Neurodegenerative diseases are caused by the accumulation of proteins in brain cells or neurons. Bacteria living in the gut—collectively called the gut microbiome—may have a role to play in that, previous scientific evidence has suggested. But so far, little is known about the molecular mechanisms underlying the interactions between the gut microbiome and the neurons.
To get around that problem, a team led by Dr. Zheng Chaogu from the School of Biological Sciences at the University of Hong Kong identified 38 bacterial genes that can promote neurodegeneration in an animal host.
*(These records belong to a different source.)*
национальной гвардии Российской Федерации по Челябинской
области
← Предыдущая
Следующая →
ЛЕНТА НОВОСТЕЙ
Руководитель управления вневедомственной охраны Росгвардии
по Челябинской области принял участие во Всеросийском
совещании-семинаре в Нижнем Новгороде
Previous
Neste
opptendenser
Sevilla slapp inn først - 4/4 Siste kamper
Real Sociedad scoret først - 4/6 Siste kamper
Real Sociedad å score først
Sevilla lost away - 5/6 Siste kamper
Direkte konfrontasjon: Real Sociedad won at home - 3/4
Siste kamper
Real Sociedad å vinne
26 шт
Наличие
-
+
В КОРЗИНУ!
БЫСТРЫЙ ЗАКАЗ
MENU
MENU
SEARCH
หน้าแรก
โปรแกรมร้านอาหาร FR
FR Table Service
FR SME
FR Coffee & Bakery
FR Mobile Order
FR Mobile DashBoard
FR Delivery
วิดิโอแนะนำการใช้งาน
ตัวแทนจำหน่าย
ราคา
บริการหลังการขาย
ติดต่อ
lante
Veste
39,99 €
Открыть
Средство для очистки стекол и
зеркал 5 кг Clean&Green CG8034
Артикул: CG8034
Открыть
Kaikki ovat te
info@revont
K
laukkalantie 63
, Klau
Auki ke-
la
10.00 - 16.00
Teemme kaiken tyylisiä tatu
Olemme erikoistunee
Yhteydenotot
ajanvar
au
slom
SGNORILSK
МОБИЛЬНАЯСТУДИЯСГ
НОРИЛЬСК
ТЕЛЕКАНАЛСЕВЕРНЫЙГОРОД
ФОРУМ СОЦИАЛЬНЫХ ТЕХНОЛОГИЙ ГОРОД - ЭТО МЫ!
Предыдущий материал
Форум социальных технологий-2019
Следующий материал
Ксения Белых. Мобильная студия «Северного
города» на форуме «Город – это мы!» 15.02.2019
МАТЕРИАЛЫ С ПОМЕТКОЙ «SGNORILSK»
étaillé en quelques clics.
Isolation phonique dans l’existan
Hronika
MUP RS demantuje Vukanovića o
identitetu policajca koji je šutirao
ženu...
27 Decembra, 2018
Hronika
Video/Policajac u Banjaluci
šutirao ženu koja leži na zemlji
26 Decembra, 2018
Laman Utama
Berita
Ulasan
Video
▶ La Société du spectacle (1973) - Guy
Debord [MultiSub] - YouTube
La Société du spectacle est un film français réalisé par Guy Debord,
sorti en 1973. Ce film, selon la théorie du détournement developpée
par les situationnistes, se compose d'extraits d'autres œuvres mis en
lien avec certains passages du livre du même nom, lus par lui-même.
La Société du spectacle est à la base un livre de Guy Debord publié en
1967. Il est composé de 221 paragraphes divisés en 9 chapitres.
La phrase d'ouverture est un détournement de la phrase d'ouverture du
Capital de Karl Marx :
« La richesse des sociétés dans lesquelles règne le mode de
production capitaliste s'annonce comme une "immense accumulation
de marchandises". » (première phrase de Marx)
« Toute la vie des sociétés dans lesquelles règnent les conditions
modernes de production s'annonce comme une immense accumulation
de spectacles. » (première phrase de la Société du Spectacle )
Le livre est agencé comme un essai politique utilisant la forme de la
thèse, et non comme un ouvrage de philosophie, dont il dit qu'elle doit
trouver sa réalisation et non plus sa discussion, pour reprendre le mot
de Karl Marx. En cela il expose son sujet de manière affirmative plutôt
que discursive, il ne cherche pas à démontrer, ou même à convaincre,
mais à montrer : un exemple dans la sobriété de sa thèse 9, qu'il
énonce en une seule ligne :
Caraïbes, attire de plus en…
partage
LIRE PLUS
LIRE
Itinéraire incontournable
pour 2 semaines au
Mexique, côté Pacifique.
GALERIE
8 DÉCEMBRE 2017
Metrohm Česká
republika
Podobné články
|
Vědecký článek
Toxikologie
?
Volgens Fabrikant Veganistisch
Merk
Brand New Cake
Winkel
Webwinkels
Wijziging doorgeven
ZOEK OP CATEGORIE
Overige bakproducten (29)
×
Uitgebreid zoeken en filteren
Two of these genes code for proteins that form curli, one type of bacterial amyloid fibers.
The bacterial curli enters the neurons and promotes the accumulation of a protein called human amyloid α-synuclein, eventually causing death of the neurons. When the researchers deleted the curli genes or inhibited the production of the curli using drugs, the symptoms of Parkinson’s disease were suppressed and the functioning of neurons improved in the animal host.
The researchers also found that the curli promoted neurodegeneration in animal models of Alzheimer’s disease, amyotrophic lateral sclerosis and Huntington’s disease, suggesting that the bacteria-secreted curli may have detrimental effects in a range of nervous system disorders.
Therefore, targeting production of bacterial curli in the gut could lead to the development of therapeutic approaches to prevent or slow down the progression of some neurodegenerative diseases. Green tea, for example, has a compound called EGCG which can completely inhibit curli secretion in bacteria, the authors noted.
“This study established a new paradigm for understanding how bacterial components from the gut microbiome can influence neuronal health in animals,” said Zheng.